ASSIGNMENT »
What you return must be an exact copy of the lines in the listing below between the line holding "Email Marketing Agencies" and the line holding "3 Locations", inclusive, and nothing more.

DATASET EXCERPTS »
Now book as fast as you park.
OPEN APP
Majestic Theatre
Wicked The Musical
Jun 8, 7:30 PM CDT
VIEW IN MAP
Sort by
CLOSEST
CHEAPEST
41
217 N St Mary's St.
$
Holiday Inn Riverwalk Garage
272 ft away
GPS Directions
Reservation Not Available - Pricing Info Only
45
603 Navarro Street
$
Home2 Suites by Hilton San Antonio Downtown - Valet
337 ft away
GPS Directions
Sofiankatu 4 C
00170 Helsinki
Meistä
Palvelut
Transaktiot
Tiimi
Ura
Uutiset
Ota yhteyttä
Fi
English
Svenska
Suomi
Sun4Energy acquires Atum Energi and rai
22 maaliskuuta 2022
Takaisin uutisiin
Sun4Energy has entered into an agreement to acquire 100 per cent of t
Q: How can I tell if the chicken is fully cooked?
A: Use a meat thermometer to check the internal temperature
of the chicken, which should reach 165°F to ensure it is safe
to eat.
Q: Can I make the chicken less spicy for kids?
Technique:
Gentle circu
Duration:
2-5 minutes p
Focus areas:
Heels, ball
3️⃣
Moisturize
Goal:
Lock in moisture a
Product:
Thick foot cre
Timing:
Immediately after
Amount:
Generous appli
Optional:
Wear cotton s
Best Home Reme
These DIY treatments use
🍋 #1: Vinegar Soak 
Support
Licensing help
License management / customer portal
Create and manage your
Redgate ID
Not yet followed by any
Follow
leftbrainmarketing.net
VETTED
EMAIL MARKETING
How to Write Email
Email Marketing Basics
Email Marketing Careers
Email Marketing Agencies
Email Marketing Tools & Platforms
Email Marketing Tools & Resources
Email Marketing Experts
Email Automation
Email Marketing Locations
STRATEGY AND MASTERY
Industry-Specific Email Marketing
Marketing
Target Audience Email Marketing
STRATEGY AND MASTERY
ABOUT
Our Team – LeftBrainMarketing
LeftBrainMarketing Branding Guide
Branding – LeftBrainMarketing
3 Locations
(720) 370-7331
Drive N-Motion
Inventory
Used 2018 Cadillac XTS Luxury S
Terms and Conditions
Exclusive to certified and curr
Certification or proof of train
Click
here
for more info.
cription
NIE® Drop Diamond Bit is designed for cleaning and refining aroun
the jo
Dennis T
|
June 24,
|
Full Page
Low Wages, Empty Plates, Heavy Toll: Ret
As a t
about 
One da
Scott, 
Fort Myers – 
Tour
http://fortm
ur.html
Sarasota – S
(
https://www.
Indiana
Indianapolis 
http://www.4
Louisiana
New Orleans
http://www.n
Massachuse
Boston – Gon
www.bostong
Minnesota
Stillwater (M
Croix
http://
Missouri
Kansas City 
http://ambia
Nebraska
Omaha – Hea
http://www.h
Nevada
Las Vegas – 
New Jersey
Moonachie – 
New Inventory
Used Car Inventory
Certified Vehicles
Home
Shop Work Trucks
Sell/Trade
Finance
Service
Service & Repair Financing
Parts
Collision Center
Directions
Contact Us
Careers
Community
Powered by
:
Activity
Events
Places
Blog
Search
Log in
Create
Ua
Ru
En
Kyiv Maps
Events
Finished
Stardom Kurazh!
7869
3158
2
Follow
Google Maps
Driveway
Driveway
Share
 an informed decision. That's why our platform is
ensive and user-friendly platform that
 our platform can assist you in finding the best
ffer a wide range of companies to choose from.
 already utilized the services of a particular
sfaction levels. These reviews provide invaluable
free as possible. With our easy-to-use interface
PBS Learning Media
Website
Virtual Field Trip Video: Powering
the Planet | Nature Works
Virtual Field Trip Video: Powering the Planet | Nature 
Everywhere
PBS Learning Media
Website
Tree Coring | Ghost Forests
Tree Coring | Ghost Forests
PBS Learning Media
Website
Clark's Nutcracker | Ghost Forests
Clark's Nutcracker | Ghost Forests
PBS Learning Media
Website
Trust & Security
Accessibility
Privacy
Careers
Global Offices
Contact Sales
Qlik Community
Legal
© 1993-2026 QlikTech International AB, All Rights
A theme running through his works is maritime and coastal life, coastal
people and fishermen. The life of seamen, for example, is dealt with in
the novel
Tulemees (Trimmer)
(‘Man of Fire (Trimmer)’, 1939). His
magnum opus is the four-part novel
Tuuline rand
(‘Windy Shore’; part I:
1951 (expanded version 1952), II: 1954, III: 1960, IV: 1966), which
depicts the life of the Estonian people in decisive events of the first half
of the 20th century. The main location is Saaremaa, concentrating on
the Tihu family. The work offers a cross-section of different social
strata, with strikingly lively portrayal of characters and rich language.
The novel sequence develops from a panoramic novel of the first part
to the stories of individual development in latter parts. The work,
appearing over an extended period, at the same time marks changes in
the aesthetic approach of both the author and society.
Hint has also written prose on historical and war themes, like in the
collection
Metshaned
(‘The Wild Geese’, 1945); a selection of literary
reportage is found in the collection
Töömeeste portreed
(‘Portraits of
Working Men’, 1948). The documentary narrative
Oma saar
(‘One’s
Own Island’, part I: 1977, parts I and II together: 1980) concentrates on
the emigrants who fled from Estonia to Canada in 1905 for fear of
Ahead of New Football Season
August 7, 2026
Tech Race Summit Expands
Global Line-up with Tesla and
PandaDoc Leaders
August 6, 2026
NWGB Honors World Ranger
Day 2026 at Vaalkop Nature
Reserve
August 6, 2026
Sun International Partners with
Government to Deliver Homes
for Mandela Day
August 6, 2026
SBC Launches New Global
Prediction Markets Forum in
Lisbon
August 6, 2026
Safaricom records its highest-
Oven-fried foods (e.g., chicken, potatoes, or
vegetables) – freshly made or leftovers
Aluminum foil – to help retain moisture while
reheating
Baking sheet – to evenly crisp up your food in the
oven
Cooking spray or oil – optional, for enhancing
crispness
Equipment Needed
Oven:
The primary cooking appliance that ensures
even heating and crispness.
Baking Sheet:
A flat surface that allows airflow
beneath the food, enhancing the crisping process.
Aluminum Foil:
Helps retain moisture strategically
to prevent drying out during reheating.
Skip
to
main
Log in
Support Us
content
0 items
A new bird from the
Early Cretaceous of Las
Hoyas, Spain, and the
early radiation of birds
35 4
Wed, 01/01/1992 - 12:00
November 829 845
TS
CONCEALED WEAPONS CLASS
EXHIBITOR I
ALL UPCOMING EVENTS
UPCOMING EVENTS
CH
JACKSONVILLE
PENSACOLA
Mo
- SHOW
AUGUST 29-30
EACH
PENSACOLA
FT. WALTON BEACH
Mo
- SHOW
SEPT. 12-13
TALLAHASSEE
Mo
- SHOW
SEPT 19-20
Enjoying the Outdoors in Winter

SOLUTION TO THIS EXERCISE »
Email Marketing Agencies
Email Marketing Tools & Platforms
Email Marketing Tools & Resources
Email Marketing Experts
Email Automation
Email Marketing Locations
STRATEGY AND MASTERY
Industry-Specific Email Marketing
Marketing
Target Audience Email Marketing
STRATEGY AND MASTERY
ABOUT
Our Team – LeftBrainMarketing
LeftBrainMarketing Branding Guide
Branding – LeftBrainMarketing
3 Locations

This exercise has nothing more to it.